In Florida, Governor Ron DeSantis signed the state’s new abortion legislation, known as HB 5, in a ceremony at Nacion de Fe Church in the city of Kissimmee – something that Silver, the rabbi, argued demonstrates that it is religiously-driven and a violation of church-state separation.
“They usually try to hide the religious influence behind [these abortion laws] so that [they] can’t be challenged on religious grounds. But in this case, they weren’t that careful,” he told Al Jazeera. “They announced it at a church, they said God was going to make sure everything is OK – and they clearly revealed the religious influence.”
But DeSantis, a leading Republican, has defended the law – which is expected to come into effect on July 1 – as offering “the most significant protections for life in the state’s modern history”.
“House Bill 5 protects babies in the womb who have beating hearts, who can move, who can taste, who can see, and who can feel pain,” DeSantis said in a statement on April 14, the day he signed it into law. “Life is a sacred gift worthy of our protection, and I am proud to sign this great piece of legislation.”
Florida Lieutenant Governor Jeanette Nunez also defended the law, saying in the same statement, “Life is precious and children are a God-given gift. That is why House Bill 5 is so important, as it provides added protections for the unborn child.”
Asked for comment on the synagogue’s lawsuit, DeSantis’s office told Al Jazeera in an email that the governor “is and always has been pro-life. Our office is confident that this law will ultimately withstand all legal challenges.”
Staunch opposition to abortion has been a unifying point for many Christian nationalist groups in the US, who for decades have sought to overturn Roe. These groups worked diligently to get states to pass abortion restrictions and stack the Supreme Court with justices who would upend the legal precedent. They have welcomed its impending rollback as a monumental victory.
Approximately three-quarters – 73 percent – of white evangelical protestants said abortion should be illegal in all or most cases in the US, according to a Pew Research Center survey released in May.
But that opposition drops among members of other Christian denominations, including Catholics, who have traditionally held conservative views on abortion. The Pew survey found 13 percent of Catholics said it should be legal in all cases, while 43 percent said it should be legal but with some exceptions.
Silver at L’Dor Va-Dor said a distinction must be made between most Christians and those with more fundamentalist views. “Our beef is not with Christians today; it’s with certain Christians who want to take us back to the intolerant form of Christianity of yesterday,” he said.

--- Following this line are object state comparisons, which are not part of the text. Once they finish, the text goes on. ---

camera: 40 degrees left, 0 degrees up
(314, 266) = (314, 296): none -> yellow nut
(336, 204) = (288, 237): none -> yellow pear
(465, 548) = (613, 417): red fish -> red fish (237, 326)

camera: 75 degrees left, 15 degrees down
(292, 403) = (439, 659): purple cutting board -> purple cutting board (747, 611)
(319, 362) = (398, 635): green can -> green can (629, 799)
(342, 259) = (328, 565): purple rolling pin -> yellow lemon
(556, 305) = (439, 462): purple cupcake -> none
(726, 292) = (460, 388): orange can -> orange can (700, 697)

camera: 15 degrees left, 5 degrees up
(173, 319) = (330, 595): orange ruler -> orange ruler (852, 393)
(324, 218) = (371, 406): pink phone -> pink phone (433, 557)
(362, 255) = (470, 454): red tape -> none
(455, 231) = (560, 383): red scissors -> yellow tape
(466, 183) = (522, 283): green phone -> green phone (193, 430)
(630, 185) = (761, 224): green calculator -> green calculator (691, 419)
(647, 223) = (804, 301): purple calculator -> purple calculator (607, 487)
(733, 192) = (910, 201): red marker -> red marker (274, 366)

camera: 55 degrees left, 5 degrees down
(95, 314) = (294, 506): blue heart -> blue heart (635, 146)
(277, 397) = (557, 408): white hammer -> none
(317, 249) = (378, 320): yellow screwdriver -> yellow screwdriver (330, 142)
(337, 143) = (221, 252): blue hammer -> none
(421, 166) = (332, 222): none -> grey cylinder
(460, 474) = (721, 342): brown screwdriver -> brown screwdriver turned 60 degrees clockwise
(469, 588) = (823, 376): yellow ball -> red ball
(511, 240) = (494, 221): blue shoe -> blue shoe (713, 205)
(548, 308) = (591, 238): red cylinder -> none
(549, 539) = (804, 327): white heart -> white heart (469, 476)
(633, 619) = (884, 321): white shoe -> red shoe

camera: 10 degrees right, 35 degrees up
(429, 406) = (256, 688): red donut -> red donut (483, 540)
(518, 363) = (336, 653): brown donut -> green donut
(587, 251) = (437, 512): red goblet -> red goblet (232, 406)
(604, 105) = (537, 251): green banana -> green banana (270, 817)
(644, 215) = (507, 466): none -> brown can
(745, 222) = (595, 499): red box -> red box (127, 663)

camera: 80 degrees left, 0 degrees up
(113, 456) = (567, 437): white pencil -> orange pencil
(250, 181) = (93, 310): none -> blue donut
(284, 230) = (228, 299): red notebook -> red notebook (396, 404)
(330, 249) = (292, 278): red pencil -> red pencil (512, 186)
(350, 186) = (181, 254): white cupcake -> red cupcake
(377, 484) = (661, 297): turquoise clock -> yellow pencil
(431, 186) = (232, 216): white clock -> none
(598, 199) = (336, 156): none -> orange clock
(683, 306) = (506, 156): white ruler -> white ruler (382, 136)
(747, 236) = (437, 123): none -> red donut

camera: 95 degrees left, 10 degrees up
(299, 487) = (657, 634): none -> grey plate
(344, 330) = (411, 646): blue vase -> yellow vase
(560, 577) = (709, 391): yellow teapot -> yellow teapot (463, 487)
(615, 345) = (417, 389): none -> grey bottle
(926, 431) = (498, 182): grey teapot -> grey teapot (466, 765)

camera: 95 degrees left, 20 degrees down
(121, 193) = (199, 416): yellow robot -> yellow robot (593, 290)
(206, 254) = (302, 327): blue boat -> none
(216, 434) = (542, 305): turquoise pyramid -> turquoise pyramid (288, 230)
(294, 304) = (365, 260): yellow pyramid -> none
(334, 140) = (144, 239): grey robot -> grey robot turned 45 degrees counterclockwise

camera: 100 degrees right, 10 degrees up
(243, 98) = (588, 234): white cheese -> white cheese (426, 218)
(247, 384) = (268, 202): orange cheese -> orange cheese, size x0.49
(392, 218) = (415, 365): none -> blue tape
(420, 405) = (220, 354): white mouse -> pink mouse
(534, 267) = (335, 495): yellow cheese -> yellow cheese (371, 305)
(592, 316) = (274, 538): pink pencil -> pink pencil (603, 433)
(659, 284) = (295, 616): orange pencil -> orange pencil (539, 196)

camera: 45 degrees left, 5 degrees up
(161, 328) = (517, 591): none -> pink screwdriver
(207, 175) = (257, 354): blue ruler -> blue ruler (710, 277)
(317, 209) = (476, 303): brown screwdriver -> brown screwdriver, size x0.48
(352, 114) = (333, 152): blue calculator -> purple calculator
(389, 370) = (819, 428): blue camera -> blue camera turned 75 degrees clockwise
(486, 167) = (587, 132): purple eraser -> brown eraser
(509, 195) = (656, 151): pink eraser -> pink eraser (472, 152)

Now, the congregation is pushing to get a hearing in front of a Florida judge before July 1, to ask for an injunction to stop the law from coming into effect on that date, Silver said. “We’re standing up not just for Jewish rights, but for the rights of all religions and atheists who don’t practice fundamentalist Christianity.”
Indeed, other religious communities in the US, including Muslims, and non-religious Americans have raised concerns about the influence that hardline Christians are exerting on people who do not share their strict views on abortion – namely, that life begins at conception.
A 2014 Pew Research Center survey found that 55 percent of Muslim respondents said abortion should be legal in most cases in the country – a position shared by 83 percent of Jews, 82 percent of Buddhists, and 68 percent of Hindus, among others.
“I certainly would not think that this [Florida lawsuit] is going to be the last case that we see that contains claims about peoples’ faith beliefs – because the majority of religious people support abortion rights, and there’s a really long history of faith-based activism,” said Platt.
She added that while it is difficult to say whether the Florida challenge will be successful, the case should be taken seriously because the US has “incredibly expansive protection for religious liberty at the state level”.
“And so I don’t think we can be too quick to dismiss these arguments.”